The chapel is challenged to rethink its priorities when Rienow asks, "Can we truthfully say our jam-packed church calendar and our dynamic programs for each demographic group are making radical disciples for Jesus Christ?" (1) The number of quality of the disciples a chapel makes is not directly proportional to the number of events on its calendar but based on the author, "Nothing is more important in the neighborhood cathedral than the preaching of the Bible. " (103) The work of the cathedral is given in Ephesians 4:11-13 of training and equipping the saints for ministry. This is done through the preaching of the Bible so that each facet may learn how to do their specific job well.

A full third of the reserve is devoted to the idea of uniting the chapel and family in ministry. The ideas of looking after the poor, transforming specific ministries, building relationships, discipleship and evangelism are talked about completely. Although family ministry is the new buzz term in churches, Dr. Rienow highlights that it has been God's plan from the beginning. He works from the Old Testament to the New Testament explaining the perfect design God has for family members. That perfect design is family discipleship in the home, from the parents. Dr. Rienow exposes the fallacies in the current ministry model of age segregated organizations and exactly how it breeds an attitude of moral therapeutic deism that is operating rampant through our culture today. Children move from fun children's ministry to fun young ones ministry to fun school ministry into boring chapel service, nor know how to assimilate in to the cathedral body.

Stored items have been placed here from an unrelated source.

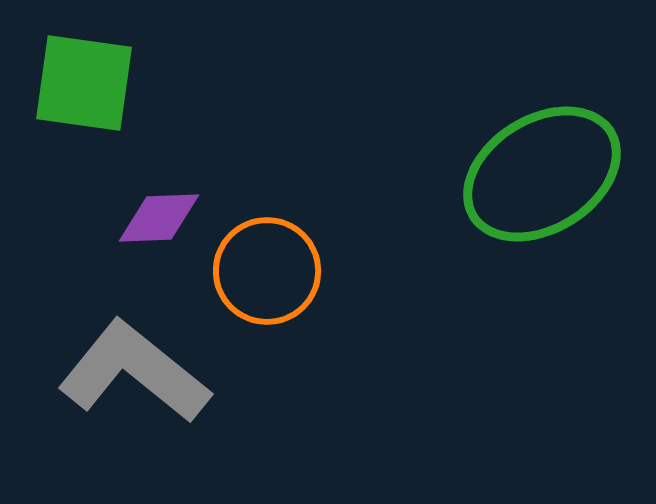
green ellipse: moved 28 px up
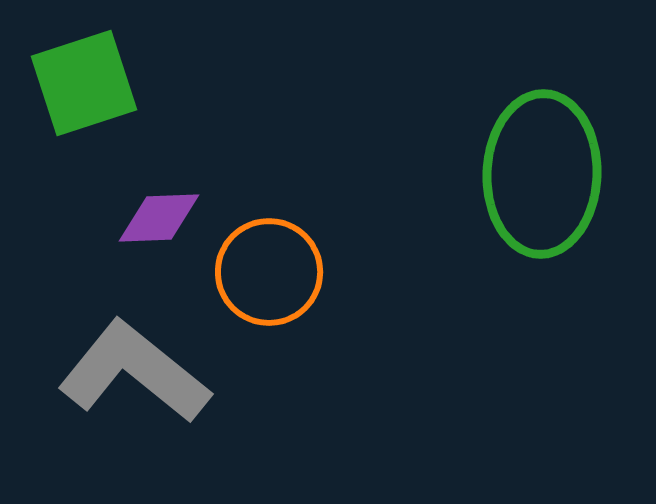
green square: rotated 26 degrees counterclockwise
green ellipse: rotated 56 degrees counterclockwise
orange circle: moved 2 px right, 1 px down
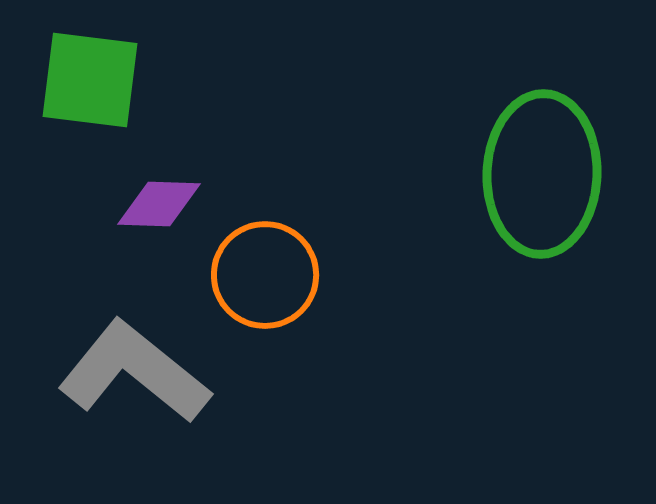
green square: moved 6 px right, 3 px up; rotated 25 degrees clockwise
purple diamond: moved 14 px up; rotated 4 degrees clockwise
orange circle: moved 4 px left, 3 px down
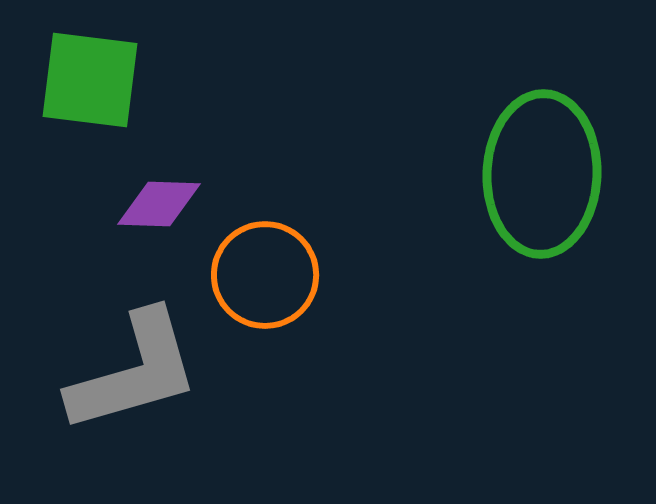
gray L-shape: rotated 125 degrees clockwise
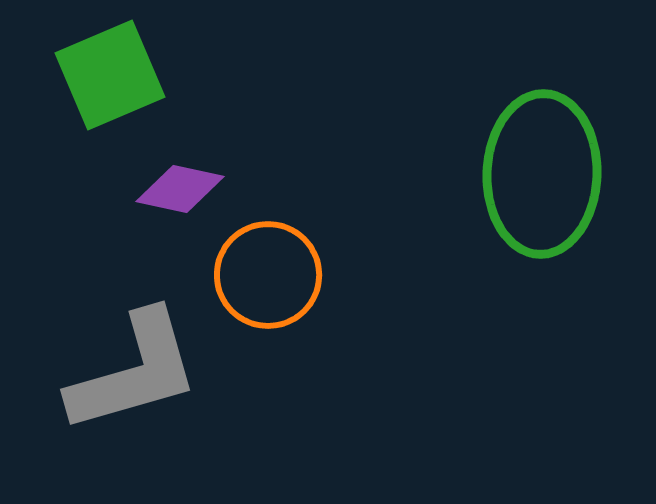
green square: moved 20 px right, 5 px up; rotated 30 degrees counterclockwise
purple diamond: moved 21 px right, 15 px up; rotated 10 degrees clockwise
orange circle: moved 3 px right
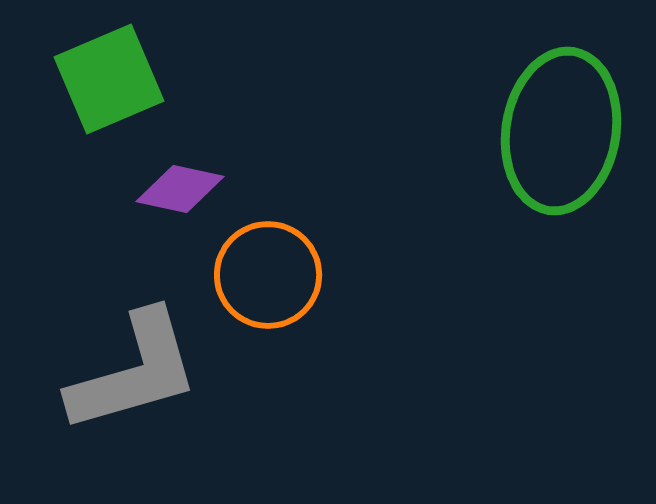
green square: moved 1 px left, 4 px down
green ellipse: moved 19 px right, 43 px up; rotated 7 degrees clockwise
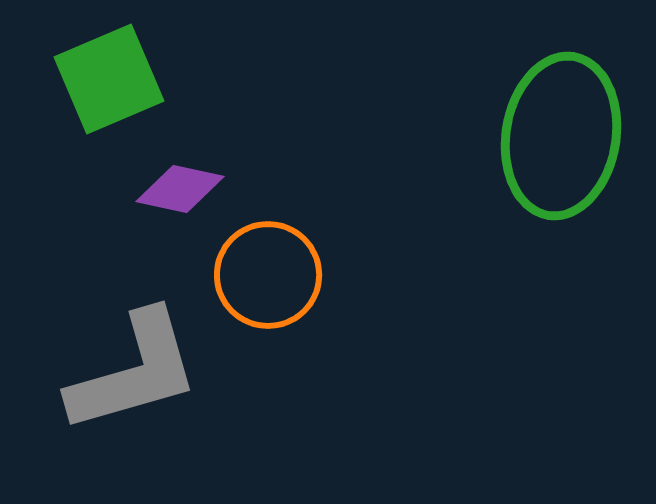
green ellipse: moved 5 px down
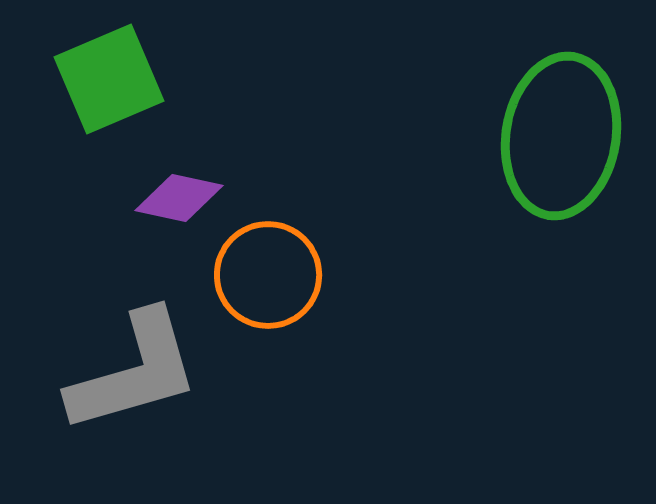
purple diamond: moved 1 px left, 9 px down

Dr. Rienow introduces the thought of incorporating children into the commercial body of worship and proposes that the church has been doing it wrong for about a hundred years. Viewers are then shown multiple scripture passages demonstrating children commanded to worship with the parents as part of the trust family. Those who would choose to rebuff this idea are met with the affirmation, "Before we think pragmatically, we need to think theologically. Practice does not drive theology. Theology drives practice. " Rienow once more brings back again each debate to the expert of scripture and scripture exclusively to drive our decisions. Employing this same reasoning the reader should be able to determine that youngsters should also maintain corporate worship along with adults.

Critical Evaluation

Rienow's objective to challenge the way churches solve ministry questions with scripture first in support of is completed throughout the entire book. Without directly stated the publication screams out 2 Timothy 3:16 that scripture is sufficient for those our needs and answers. The author challenges viewers that, "Now is the time to come back to the Bible only for every matter of trust and practice!" (45) Get multiple copies of this book, pass them out to the ministry teams in your chapel, go through them together and measure the way one does ministry against scripture. Where it lines up witch scripture, press on; where it falls short, take it good Word if the fruits of your labor do not increase from God's blessings.

Bibliography

Rienow, Rob. Small Cathedral: Unlimited Kingdom. Nashville: Randall House Publications, 2013.